THE TASK | Copy out each line below that has the word "BTparticipants" in it.
[Opening EXERCISE MATERIAL section]
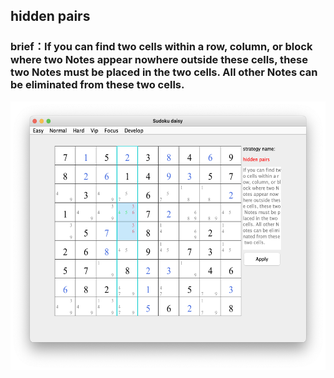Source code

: ## hidden pairs    
### brief：If you can find two cells within a row, column, or block where two Notes appear nowhere outside these cells, these two Notes must be placed in the two cells. All other Notes can be eliminated from these two cells.     
<img src="picture/hidden_pairs_EN.png" width="550" height="430" >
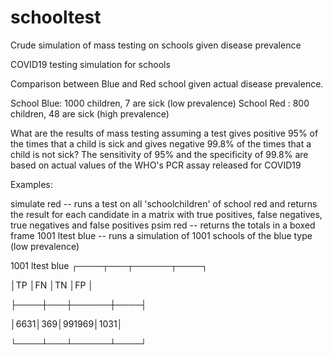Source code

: # schooltest
Crude simulation of mass testing on schools given disease prevalence

COVID19 testing simulation for schools

Comparison between Blue and Red school given actual disease prevalence.


School Blue: 1000 children, 7 are sick (low prevalence)
School Red : 800 children, 48 are sick (high prevalence)

What are the results of mass testing assuming a test gives positive
95% of the times that a child is sick and gives negative 99.8% of the times
that a child is not sick? The sensitivity of 95% and the specificity of 99.8%
are based on actual values of the WHO's PCR assay released for COVID19


Examples:

simulate red         -- runs a test on all 'schoolchildren' of school red and returns the result for each candidate
          	     		    in a matrix with true positives, false negatives, true negatives and false positives
psim red	        	 -- returns the totals in a boxed frame
1001 ltest blue      -- runs a simulation of 1001 schools of the blue type (low prevalence)

1001 ltest blue
 ┌────┬───┬──────┬────┐
 
 │TP  │FN │TN    │FP  │
 
 ├────┼───┼──────┼────┤
 
 │6631│369│991969│1031│
 
 └────┴───┴──────┴────┘

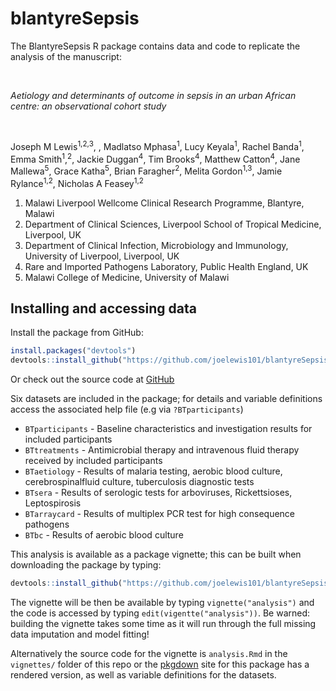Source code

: 
<!-- README.md is generated from README.Rmd. Please edit that file -->

# blantyreSepsis

<!-- badges: start -->

<!-- badges: end -->

The BlantyreSepsis R package contains data and code to replicate the
analysis of the manuscript:

<br />

*Aetiology and determinants of outcome in sepsis in an urban African
centre: an observational cohort study*

<br />

Joseph M Lewis<sup>1,2,3</sup>, , Madlatso Mphasa<sup>1</sup>, Lucy
Keyala<sup>1</sup>, Rachel Banda<sup>1</sup>, Emma
Smith<sup>1</sup>,<sup>2</sup>, Jackie Duggan<sup>4</sup>, Tim
Brooks<sup>4</sup>, Matthew Catton<sup>4</sup>, Jane
Mallewa<sup>5</sup>, Grace Katha<sup>5</sup>, Brian
Faragher<sup>2</sup>, Melita Gordon<sup>1,3</sup>, Jamie
Rylance<sup>1,2</sup>, Nicholas A Feasey<sup>1,2</sup>

1.  Malawi Liverpool Wellcome Clinical Research Programme, Blantyre,
    Malawi
2.  Department of Clinical Sciences, Liverpool School of Tropical
    Medicine, Liverpool, UK
3.  Department of Clinical Infection, Microbiology and Immunology,
    University of Liverpool, Liverpool, UK
4.  Rare and Imported Pathogens Laboratory, Public Health England, UK
5.  Malawi College of Medicine, University of Malawi

## Installing and accessing data

Install the package from GitHub:

``` r
install.packages("devtools")
devtools::install_github("https://github.com/joelewis101/blantyreSepsis")
```

Or check out the source code at
[GitHub](https://github.com/joelewis101/blantyreSepsis)

Six datasets are included in the package; for details and variable
definitions access the associated help file (e.g via `?BTparticipants`)

  - `BTparticipants` - Baseline characteristics and investigation
    results for included participants
  - `BTtreatments` - Antimicrobial therapy and intravenous fluid therapy
    received by included participants
  - `BTaetiology` - Results of malaria testing, aerobic blood culture,
    cerebrospinalfluid culture, tuberculosis diagnostic tests
  - `BTsera` - Results of serologic tests for arboviruses,
    Rickettsioses, Leptospirosis
  - `BTarraycard` - Results of multiplex PCR test for high consequence
    pathogens
  - `BTbc` - Results of aerobic blood culture

This analysis is available as a package vignette; this can be built when
downloading the package by typing:

``` r
devtools::install_github("https://github.com/joelewis101/blantyreSepsis", build_vignettes = TRUE )
```

The vignette will be then be available by typing `vignette("analysis")`
and the code is accessed by typing `edit(vigentte("analysis"))`. Be
warned: building the vignette takes some time as it will run through the
full missing data imputation and model fitting\!

Alternatively the source code for the vignette is `analysis.Rmd` in the
`vignettes/` folder of this repo or the
[pkgdown](https://joelewis101.github.io/blantyreSepsis/) site for this
package has a rendered version, as well as variable definitions for the
datasets.
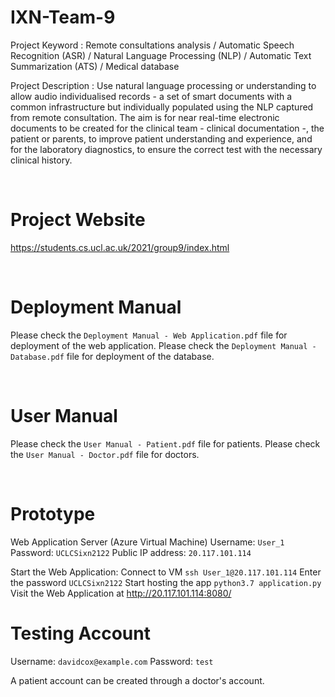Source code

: # IXN-Team-9

Project Keyword : Remote consultations analysis / Automatic Speech Recognition (ASR) / Natural Language Processing (NLP) / Automatic Text Summarization (ATS) / Medical database

Project Description : Use natural language processing or understanding to allow audio individualised records - a set of smart documents with a common infrastructure but individually populated using the NLP captured from remote consultation. The aim is for near real-time electronic documents to be created for the clinical team - clinical documentation -, the patient or parents, to improve patient understanding and experience, and for the laboratory diagnostics, to ensure the correct test with the necessary clinical history.

&nbsp;
&nbsp;
&nbsp;

# Project Website
https://students.cs.ucl.ac.uk/2021/group9/index.html

&nbsp;

# Deployment Manual
Please check the `Deployment Manual - Web Application.pdf` file for deployment of the web application.
Please check the `Deployment Manual - Database.pdf` file for deployment of the database.

&nbsp;

# User Manual 
Please check the `User Manual - Patient.pdf` file for patients.
Please check the `User Manual - Doctor.pdf` file for doctors.

&nbsp;

# Prototype
Web Application Server (Azure Virtual Machine)
Username: `User_1`
Password: `UCLCSixn2122`
Public IP address: `20.117.101.114`

Start the Web Application:
Connect to VM `ssh User_1@20.117.101.114`
Enter the password `UCLCSixn2122`
Start hosting the app `python3.7 application.py`
Visit the Web Application at http://20.117.101.114:8080/

# Testing Account
Username: `davidcox@example.com`
Password: `test`

A patient account can be created through a doctor's account.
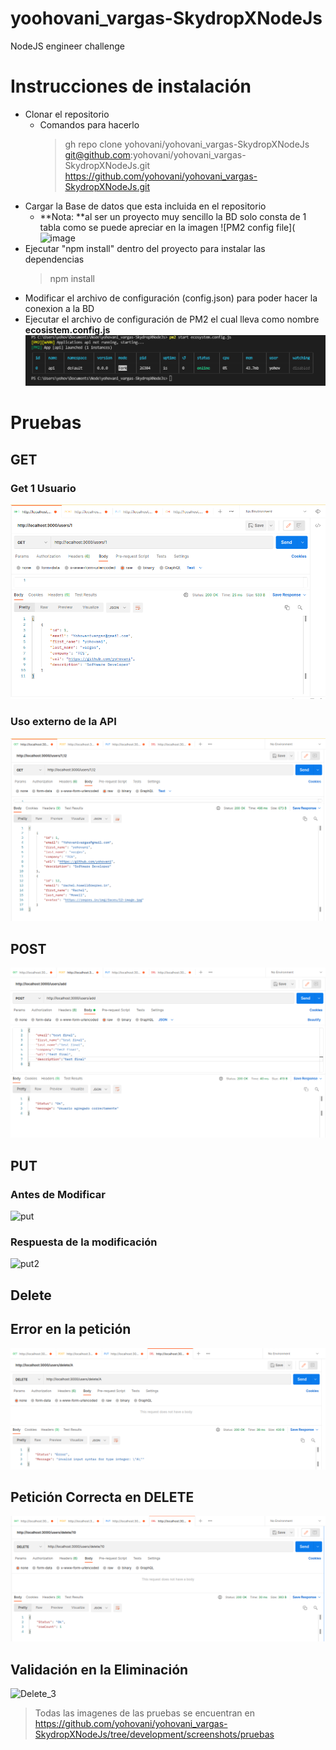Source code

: # yoohovani_vargas-SkydropXNodeJs
NodeJS engineer challenge

# **Instrucciones de instalación**
- Clonar el repositorio
  - Comandos para hacerlo
     > gh repo clone yohovani/yohovani_vargas-SkydropXNodeJs <br>
     > git@github.com:yohovani/yohovani_vargas-SkydropXNodeJs.git <br>
     > https://github.com/yohovani/yohovani_vargas-SkydropXNodeJs.git <br>
- Cargar la Base de datos que esta incluida en el repositorio
  - **Nota: **al ser un proyecto muy sencillo la BD solo consta de 1 tabla como se puede apreciar en la imagen
     ![PM2 config file](![image](https://user-images.githubusercontent.com/30984240/147191153-a9632415-6939-469b-ad09-af6dcde2831a.png)
- Ejecutar "npm install" dentro del proyecto para instalar las dependencias
   > npm install
- Modificar el archivo de configuración (config.json) para poder hacer la conexion a la BD
- Ejecutar el archivo de configuración de PM2 el cual lleva como nombre **ecosistem.config.js**
![PM2 config file](https://github.com/yohovani/yohovani_vargas-SkydropXNodeJs/blob/development/screenshots/pm2%20start.png?raw=true)

# **Pruebas**

## GET
### Get 1 Usuario
![Get1](https://github.com/yohovani/yohovani_vargas-SkydropXNodeJs/blob/development/screenshots/pruebas/get%201.png?raw=true)
### Uso externo de la API
![Get2](https://github.com/yohovani/yohovani_vargas-SkydropXNodeJs/blob/development/screenshots/pruebas/get%20ext%20api%20found.png?raw=true)

## POST
![post](https://github.com/yohovani/yohovani_vargas-SkydropXNodeJs/blob/development/screenshots/pruebas/post%20succes.png?raw=true)

## PUT
### Antes de Modificar
![put](https://user-images.githubusercontent.com/30984240/147193380-74774c55-cd96-4ac9-abbd-c8e187a55819.png)
### Respuesta de la modificación
![put2](https://user-images.githubusercontent.com/30984240/147193412-e36d521d-9180-4849-af5e-5a768de2c022.png)

## Delete
## Error en la petición
![Delete](https://github.com/yohovani/yohovani_vargas-SkydropXNodeJs/blob/development/screenshots/pruebas/delete%20error.png?raw=true)
## Petición Correcta en DELETE
![Delete_2](https://github.com/yohovani/yohovani_vargas-SkydropXNodeJs/blob/development/screenshots/pruebas/delete%20success.png?raw=true)
## Validación en la Eliminación
![Delete_3](https://user-images.githubusercontent.com/30984240/147193703-f62390b4-36ed-4189-ac74-58e9b18722fb.png)

> Todas las imagenes de las pruebas se encuentran en https://github.com/yohovani/yohovani_vargas-SkydropXNodeJs/tree/development/screenshots/pruebas
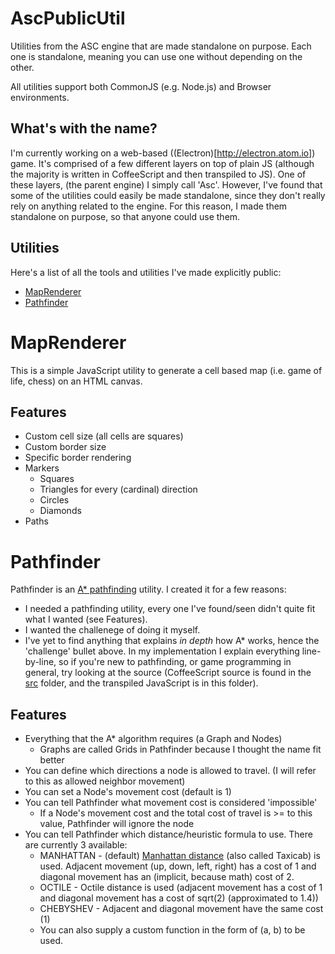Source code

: # AscPublicUtil
Utilities from the ASC engine that are made standalone on purpose. Each one is standalone, meaning you can use one without depending on the other.

All utilities support both CommonJS (e.g. Node.js) and Browser environments.

## What's with the name?
I'm currently working on a web-based ((Electron)[http://electron.atom.io]) game. It's comprised of a few different layers on top of plain JS (although the majority is written in CoffeeScript and then transpiled to JS). One of these layers, (the parent engine) I simply call 'Asc'. However, I've found that some of the utilities could easily be made standalone, since they don't really rely on anything related to the engine. For this reason, I made them standalone on purpose, so that anyone could use them.

## Utilities
Here's a list of all the tools and utilities I've made explicitly public:
* [MapRenderer](#MapRenderer)
* [Pathfinder](#Pathfinder)

# <a name='MapRenderer'></a>MapRenderer
This is a simple JavaScript utility to generate a cell based map (i.e. game of life, chess) on an HTML canvas.

## <a name='MapRendererFeatures'></a>Features
* Custom cell size (all cells are squares)
* Custom border size
* Specific border rendering
* Markers
  * Squares
  * Triangles for every (cardinal) direction
  * Circles
  * Diamonds
* Paths

# <a name='Pathfinder'></a> Pathfinder
Pathfinder is an [A* pathfinding](//wikipedia.org/wiki/A*_search_algorithm) utility. I created it for a few reasons:
* I needed a pathfinding utility, every one I've found/seen didn't quite fit what I wanted (see Features).
* I wanted the challenege of doing it myself.
* I've yet to find anything that explains *in depth* how A* works, hence the 'challenge' bullet above. In my implementation I explain everything line-by-line, so if you're new to pathfinding, or game programming in general, try looking at the source (CoffeeScript source is found in the [src](./src) folder, and the transpiled JavaScript is in this folder).

## <a name='PathfinderFeatures'></a> Features
* Everything that the A* algorithm requires (a Graph and Nodes)
  * Graphs are called Grids in Pathfinder because I thought the name fit better
* You can define which directions a node is allowed to travel. (I will refer to this as allowed neighbor movement)
* You can set a Node's movement cost (default is 1)
* You can tell Pathfinder what movement cost is considered 'impossible'
  * If a Node's movement cost and the total cost of travel is >= to this value, Pathfinder will ignore the node
* You can tell Pathfinder which distance/heuristic formula to use. There are currently 3 available:
  * MANHATTAN - (default) [Manhattan distance](//wikipedia.org/wiki/Taxicab_geometry) (also called Taxicab) is used. Adjacent movement (up, down, left, right) has a cost of 1 and diagonal movement has an (implicit, because math) cost of 2.
  * OCTILE - Octile distance is used (adjacent movement has a cost of 1 and diagonal movement has a cost of sqrt(2) (approximated to 1.4))
  * CHEBYSHEV - Adjacent and diagonal movement have the same cost (1)
  * You can also supply a custom function in the form of (a, b) to be used.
[Closing EXERCISE MATERIAL section]
SOLVED PROBLEM |
definitions access the associated help file (e.g via `?BTparticipants`)
  - `BTparticipants` - Baseline characteristics and investigation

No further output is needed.